Witajcie. Coś w Wiesiołku musi być. Naprawdę od niedawna zaczełam przyjmować wiesiołek w kapsułkach i muszę przyznać że pomaga. Mam łuszczycę na całym ciele. A w tej chwili zaczyna ogasać, czyli nowe małe krostki już poschodziły a stare zrobiły sie jaśniejsze i juz nie są w skupiskach tylko raczej pojedyńczo. Oprócz wiesiołka stosuję dietę. Nie jadam miesa prócz PIERSI Z KURCZAKA (gotowana), brak alkoholu i palenia papierosów, dużo odpoczynku, najlepiej żyć bezstresowo (pomoże medytacja, joga, mumry), brak czekolady i uwaga na konserwanty!!. Dużo zup, warzyw, i ogromne litry zielonej herbaty (na oczyszczanie organizmu z toksyn). I ciagłe nawilzanie skóry kremami(balsamami). Kąpiel w soli Morza Martwego (ok.24zl za 500g) całość wsypujemy do nie zbyt gorącej wody i kąpiemy się 30min.splukać ciało z soli i umyć się mydłem najlepiej niezapachowym, zeby nie podrażniać skóry. Pożniej po kąpieli należy położyć sie do łóżka na ok 20min. i odpocząć, z relaksować się. Kąpiel powtarzać raz w tygodniu(jesli objawy są wieksze to 2 razy w tyg.). Mnie poprostu nie stac aż na taką kurację więc kąpię sie tylko raz w tyg. Muszę przyznać że rezeltaty są. Po krostach pozostają białe plamy. Naprawdę. Trzeba być cierpliwym. Dietę stosować już do konca życia. Ale jest warta zachodu
. Naprawdę. Do skóry glowy pomaga OCERIN żel do mycia głowy(ja myję sie nim cała) koszt żelu jakieś 15zl.
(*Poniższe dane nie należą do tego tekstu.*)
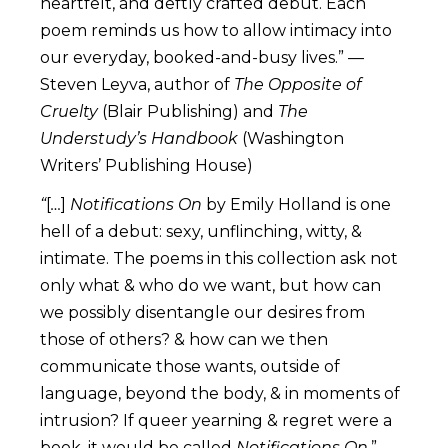
heartfelt, and deftly crafted debut. Each
poem reminds us how to allow intimacy into
our everyday, booked-and-busy lives.” —
Steven Leyva, author of
The Opposite of
Cruelty
(Blair Publishing) and
The
Understudy’s Handbook
(Washington
Writers’ Publishing House)
“
[
…
]
Notifications On
by Emily Holland is one
hell of a debut: sexy, unflinching, witty, &
intimate. The poems in this collection ask not
only what & who do we want, but how can
we possibly disentangle our desires from
those of others? & how can we then
communicate those wants, outside of
language, beyond the body, & in moments of
intrusion? If queer yearning & regret were a
book, it would be called
Notifications On
.” —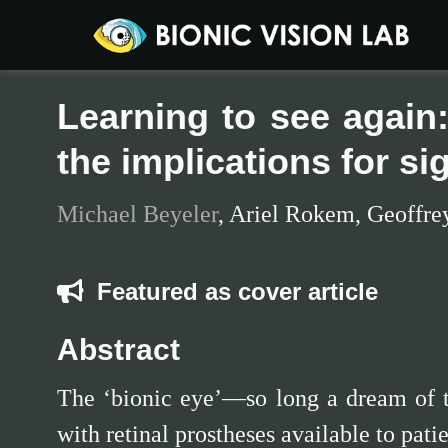
Learning to see again:
the implications for si
Michael Beyeler
,
Ariel Rokem
,
Geoffre
Featured as cover article
Abstract
The ‘bionic eye’—so long a dream of t
with retinal prostheses available to pat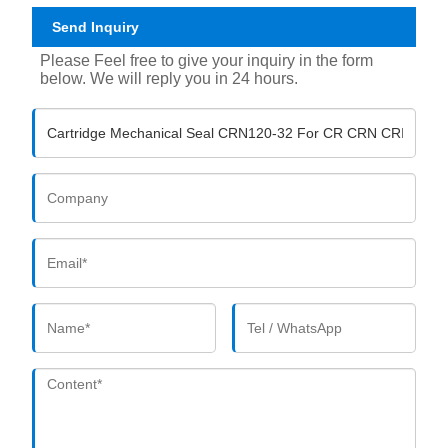
Send Inquiry
Please Feel free to give your inquiry in the form
below. We will reply you in 24 hours.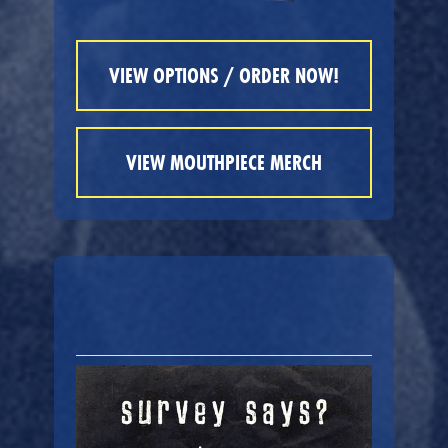
VIEW OPTIONS / ORDER NOW!
VIEW MOUTHPIECE MERCH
Oprocz łuszczycy poprawia się na pewno przemiana materii
. Co jak co ale narzie jestem zachwycona rezultatem. Naprawdę. Proszę jesli ktoś sprobuje to dajcie znać na gg. 3781244. Chcę wiedzieć czy komuś też pomaga. Stosuję ja już 2 miesiace. Warto zaryzykować dla zdrowia.